# Standard practice or dumber than dirt?



## JChenault (Aug 7, 2010)

I was dragooned by my wife into doing a show at a local high school. In general I am not impressed by the installation. Lots of dumb, over-designed things.

IE the traveler track rope is SL- the SM console is SR. The house light controls are so complex that they cannot be fully used. The fixtures from front of house which should be 19 or 26 degree are 36 degree units. Lighting circuits that are miss connected. Some dimmers randomly blink off, etc.

One item that seems problematic is the rigging of the electrics. The system is under-hung and the stage house looks to be 50 feet tall ( I expect to avoid a fire curtain). Single purchase counterweight system with a minimal pit for the arbors ( about 8 inches ).
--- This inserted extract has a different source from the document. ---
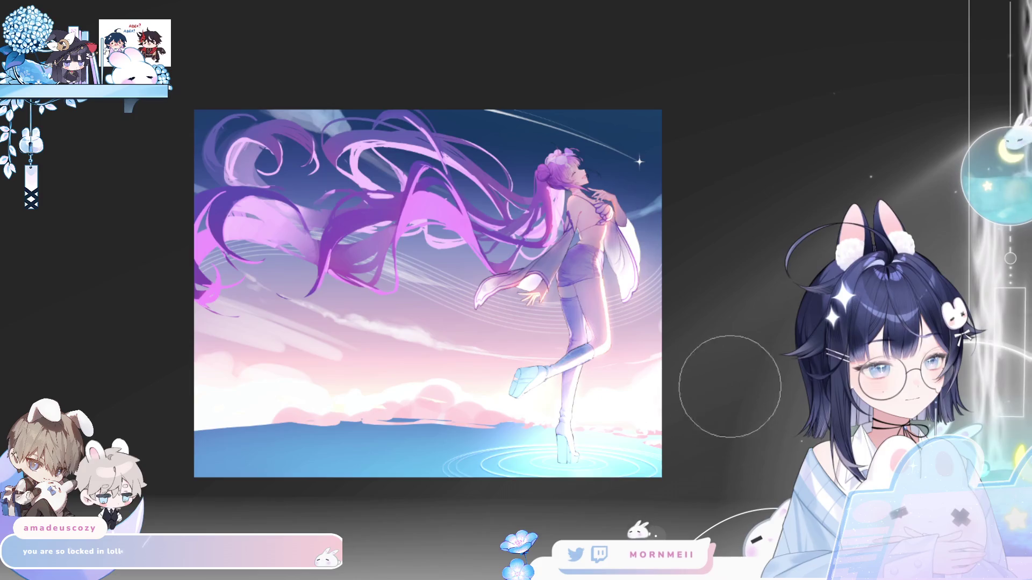
key(h)
key(h)
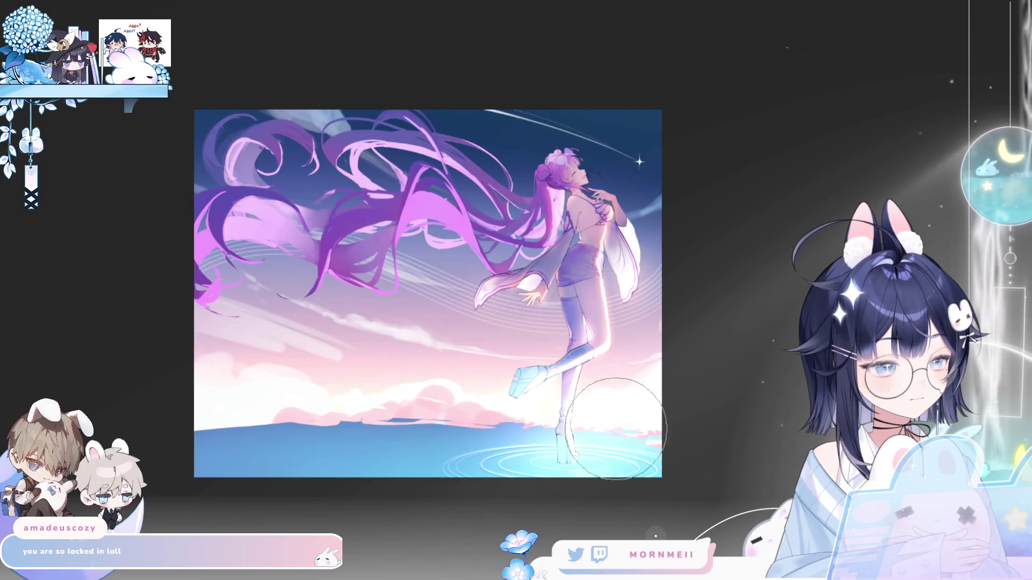
key(h)
key(h)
The electrics will come into the deck ( and when at the deck the arbor is well positioned to the single loading rail). but they will not go all the way out. IE there is a hard stop on the counterweight tracks about six feet off the deck to stop the electric from going further out.

Looking at the install, it appears that the stop was installed to stop the cable cradles ( two per electric) from hitting the ceiling. The cradles are not attached to the primary lift cable. IE there are two extra cables from the arbor to move the two cable cradles. There seems to be lots of slack in the cable when the electrics are all the way in. 

My question - is this the 'way it is usually done' these days? It seems wrong to me, but I am wondering what others have seen. What are the generally accepted ways to rig the cradle so it moves at the proper speed ( IE slower) than the batten?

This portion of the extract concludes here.